Certain Marchand chrétien, habitant de Surate,
Se trouvant un jour court d'argent,
Ayant même vendu sa dernière cravate,
Crut dans cet état indigent
Trouver chez les chrétiens un secours immanquable ;
Mais il ne pût d'aucun une obole obtenir.
Cependant il fallait de quoi s'entretenir,
Ou dans peu mourir misérable.
Notre homme eut donc recours au défaut des chrétiens
Aux Idolâtres Indiens,
Par un desquels lui fut sur le champ accordée
La somme qu'il avait aux chrétiens demandée :
Mais à cette condition,
Que cette somme en question
Lors qu'à cet idolâtre elle serait rendue,
Par dessus l'intérêt lequel en proviendrait,
Une once encore il couperait
De la chair du chrétien la plus belle à sa vue.

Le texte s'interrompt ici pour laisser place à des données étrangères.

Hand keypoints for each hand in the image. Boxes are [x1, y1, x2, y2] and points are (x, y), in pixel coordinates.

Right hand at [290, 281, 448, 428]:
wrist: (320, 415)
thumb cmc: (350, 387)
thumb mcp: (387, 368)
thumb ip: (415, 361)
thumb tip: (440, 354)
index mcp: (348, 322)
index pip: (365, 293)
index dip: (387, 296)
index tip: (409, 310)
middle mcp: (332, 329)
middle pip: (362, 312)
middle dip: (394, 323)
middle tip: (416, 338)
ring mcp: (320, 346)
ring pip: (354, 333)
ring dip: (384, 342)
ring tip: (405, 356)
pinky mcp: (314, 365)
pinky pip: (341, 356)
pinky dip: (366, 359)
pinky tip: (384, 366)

Le dernier à tout consentit :
Il en donne au païen promesse par écrit,
Sans s'embarrasser de la fuite.
A quelque temps de là, s'étant mis en crédit
Par les soins et par sa conduite,
Il rapporte l'argent, demande son écrit.
Il est juste, il est raisonnable,
Repart l'autre aussitôt ; mais il me faut encor
L'once de votre chair comprise dans l'accord.
Ce que vous demandez est une chose injuste
S'écria pour lors le chrétien.
Moi, je n'y vois rien que de juste,
Reprit de nouveau l'Indien,
J'en ai pour garant votre Seing.
Là-dessus on crie, on dispute ;
Mais si bien que le bruit en vient au Gouverneur,
Lequel craignant quelque rumeur,
D'abord aux contestants un de ses Gens députe
Pour leur ordonner de fa
Devenir devant lui tous deux plaider leur cause ;
Dans une heure ou deux au plus tard part,
Nos plaideurs arrivés, ils expliquent la chose.

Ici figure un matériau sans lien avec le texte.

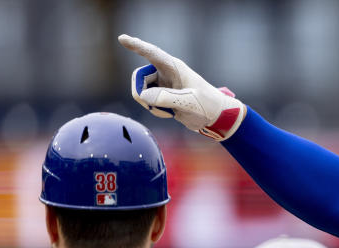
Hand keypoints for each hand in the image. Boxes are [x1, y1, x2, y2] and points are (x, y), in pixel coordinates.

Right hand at [118, 34, 246, 140]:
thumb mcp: (189, 102)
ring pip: (142, 90)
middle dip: (141, 92)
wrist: (216, 117)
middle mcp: (166, 72)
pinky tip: (170, 113)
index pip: (152, 54)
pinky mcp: (163, 94)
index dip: (136, 46)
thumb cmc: (207, 106)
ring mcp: (163, 83)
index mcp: (174, 68)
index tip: (122, 38)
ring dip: (150, 104)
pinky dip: (154, 109)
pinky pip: (148, 100)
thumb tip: (144, 96)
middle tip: (152, 105)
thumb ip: (166, 98)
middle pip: (139, 77)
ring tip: (169, 111)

Le Gouverneur ayant l'un et l'autre entendu
Fit au Païen cette réponse.
De la chair du chrétien tu peux couper une once,
Mais resous toi d'être pendu,
Si plus ou moins que l'once tu lui coupes.

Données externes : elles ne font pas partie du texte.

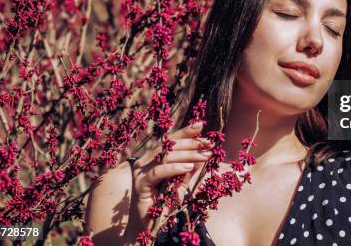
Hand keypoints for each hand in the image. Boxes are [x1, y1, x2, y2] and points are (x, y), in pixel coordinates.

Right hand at [123, 122, 212, 242]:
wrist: (148, 225)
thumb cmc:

Là-dessus on présente au païen deux soucoupes
Sur l'une le couteau dont il devait d'un coup
Sur la chair du chrétien écrire sa sentence ;
Sur l'autre on voyait un licou
Accommodé pour la potence.
A ces objets nôtre Indien,
De tout ayant donné quittance,
Se retira, fit-il pas bien ?
Toi, donc la cruelle avarice,
Te rend comme altéré du sang de ton Prochain ;
Et qui te rend par là l'horreur du Genre-humain,
De ton usure enfin reconnais l'injustice.